Nach dem Eklat bei dem Automobilzulieferer ZF in Friedrichshafen fragen sich die fast 140 000 Beschäftigten des Konzerns vor allem, wie es nun an der Spitze des Konzerns weitergeht. Am Dienstag tagt der Aufsichtsrat.

Chefredaktion: Anne Guhlich (agu)

Stuttgart - Nach dem Eklat bei dem Autozulieferer ZF in Friedrichshafen fragen sich die fast 140 000 Beschäftigten des Konzerns vor allem, wie es nun an der Spitze des Konzerns weitergeht. Am Donnerstag hatte der Autozulieferer mitgeteilt, dass der bisherige Chef Stefan Sommer den Konzern mit sofortiger Wirkung verlässt. Interimschef ist Finanzvorstand Konstantin Sauer.

 

„Ich respektiere die Entscheidung, die nun getroffen wurde“, sagte Achim Dietrich, Gesamtbetriebsratschef bei ZF dieser Zeitung. „Damit wieder Ruhe ins Unternehmen einkehrt, war dieser Schritt wahrscheinlich notwendig. Jetzt gilt es nach vorne zu schauen.“

ZF-Aufsichtsrat tagt am Dienstag

Am Dienstagvormittag tagt der ZF-Aufsichtsrat das nächste Mal. Ob dann bereits ein Nachfolger von Sommer präsentiert wird, ist ungewiss. „Ich wünsche mir einen Vorstandsvorsitzenden, der offen ist für neue Technologien, ohne das bestehende Geschäft zu vernachlässigen“, sagte Dietrich. „Er muss Mechanik und Elektronik verbinden können“, so der Arbeitnehmervertreter. Wie alle Automobilzulieferer und -hersteller steht ZF vor einem historischen Wandel. Der Übergang von den klassischen Verbrennern hin zu autonom fahrenden Elektroautos stellt die Branche vor enorme Herausforderungen. Hinter den Kulissen laufen offenbar schon längst Überlegungen, wer Sommer an der Konzernspitze nachfolgen kann, heißt es in Unternehmenskreisen – eine Handvoll Namen kursierten demnach bislang.
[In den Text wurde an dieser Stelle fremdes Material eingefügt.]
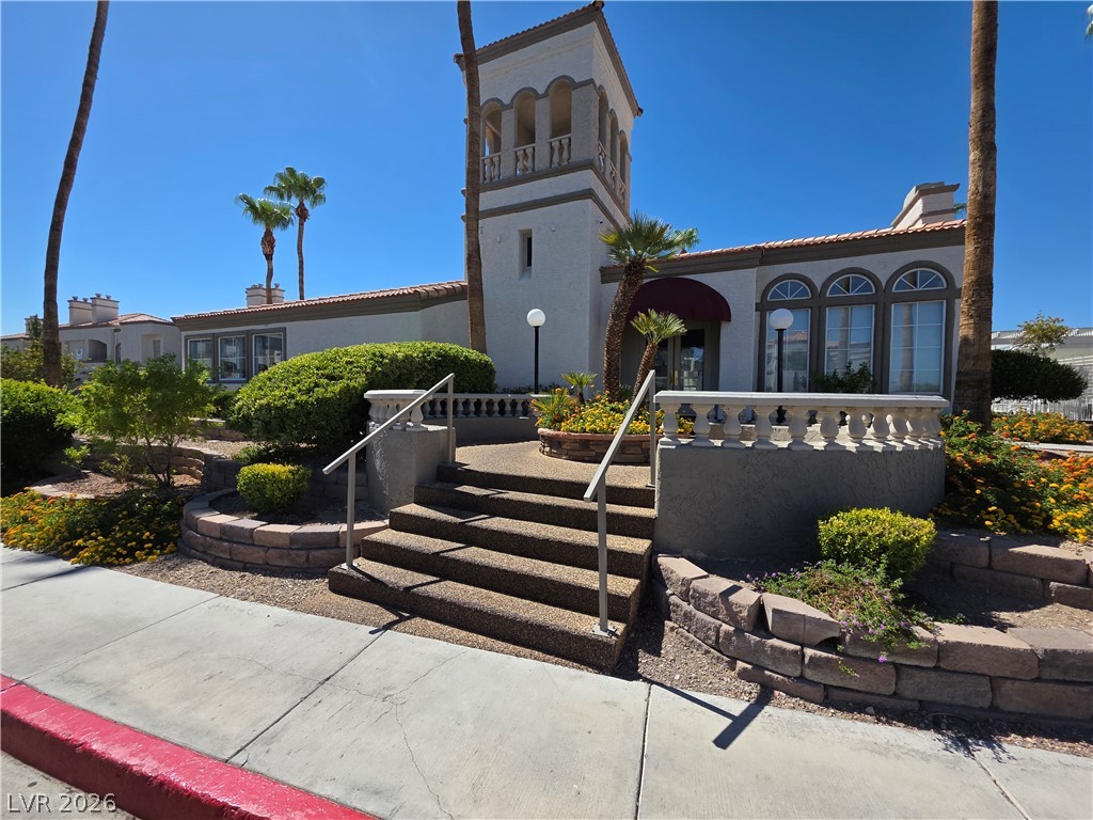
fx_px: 410
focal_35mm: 13
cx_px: 546
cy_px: 410
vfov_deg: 89.9
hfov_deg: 106.2
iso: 40
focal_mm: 2.2
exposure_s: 1/2607
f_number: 1.9
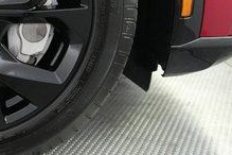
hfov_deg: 26.1
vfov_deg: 19.1
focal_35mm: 70
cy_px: 15
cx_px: -37
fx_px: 451
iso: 6400
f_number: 2.8
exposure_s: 1/160
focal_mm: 24
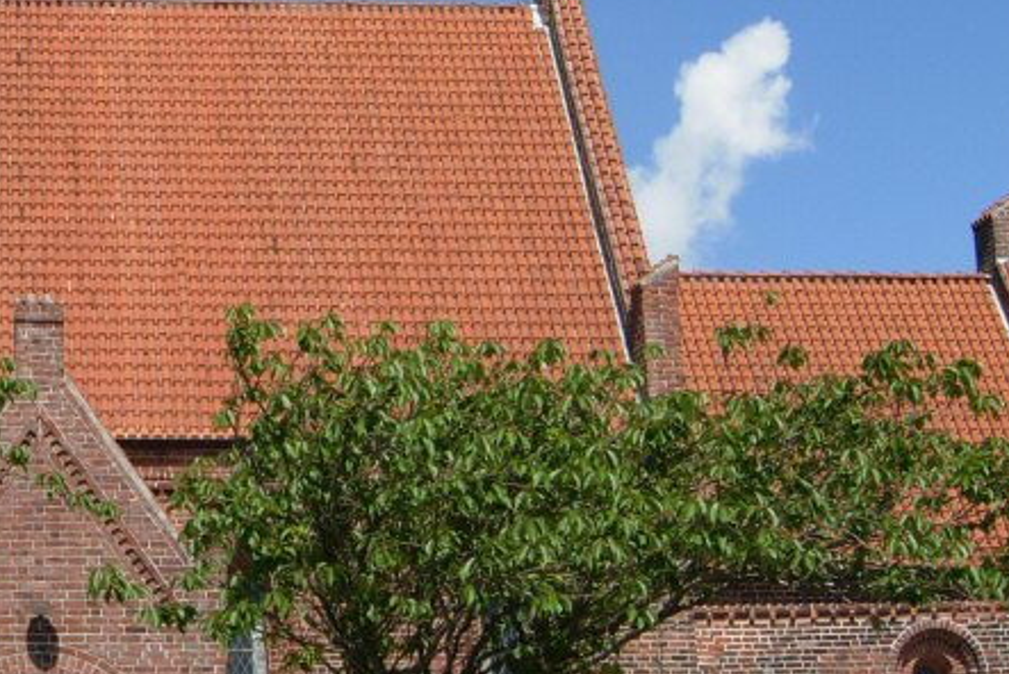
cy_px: 76
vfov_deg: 17.7
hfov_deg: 26.4
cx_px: 276
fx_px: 2131
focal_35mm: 76
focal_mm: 7.5
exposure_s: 1/352
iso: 50
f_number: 6.1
Seit 2012 erfolgreich an der Spitze gestanden

Sommer hatte den Konzern seit 2012 erfolgreich geführt, sich zuletzt aber mit Andreas Brand überworfen, der als Oberbürgermeister von Friedrichshafen der Zeppelin Stiftung vorsitzt. Diese hält 93,8 Prozent der ZF-Anteile. Der Anfang vom Ende der Ära Sommer war ein Interview, in dem der Manager gefordert hat, Brand möge sich weniger ins operative Geschäft einmischen. Der Oberbürgermeister und der Unternehmenschef waren sich unter anderem uneinig über die Höhe der Dividende und Sommers Expansionsstrategie.

Auf Arbeitnehmerseite findet Brand im Aufsichtsrat durchaus auch Fürsprecher: „Ich habe den Oberbürgermeister Brand als einen integeren Menschen kennengelernt. Dass er sich in das operative Geschäft eingemischt hat, kann ich nicht behaupten“, sagte Enzo Savarino, der Erste Bevollmächtigte der IG Metall in Friedrichshafen. „Es ist gut für das Unternehmen, wenn nun wieder Ruhe eingekehrt.“

ZF heute ein Weltkonzern

In einem Brief an die Mitarbeiter, der dieser Zeitung vorliegt, schreibt Sommer dass es ihm schwer falle, sich zu verabschieden. Die Arbeit in den vergangenen Jahren habe ihm Freude bereitet. „Der gemeinsame Erfolg war Ihnen und mir dabei ein wichtiger Antrieb.“ ZF sei heute ein Weltkonzern mit einem Produktportfolio und Technologiekompetenzen, die man dem Unternehmen vor drei Jahren nicht zugetraut hätte.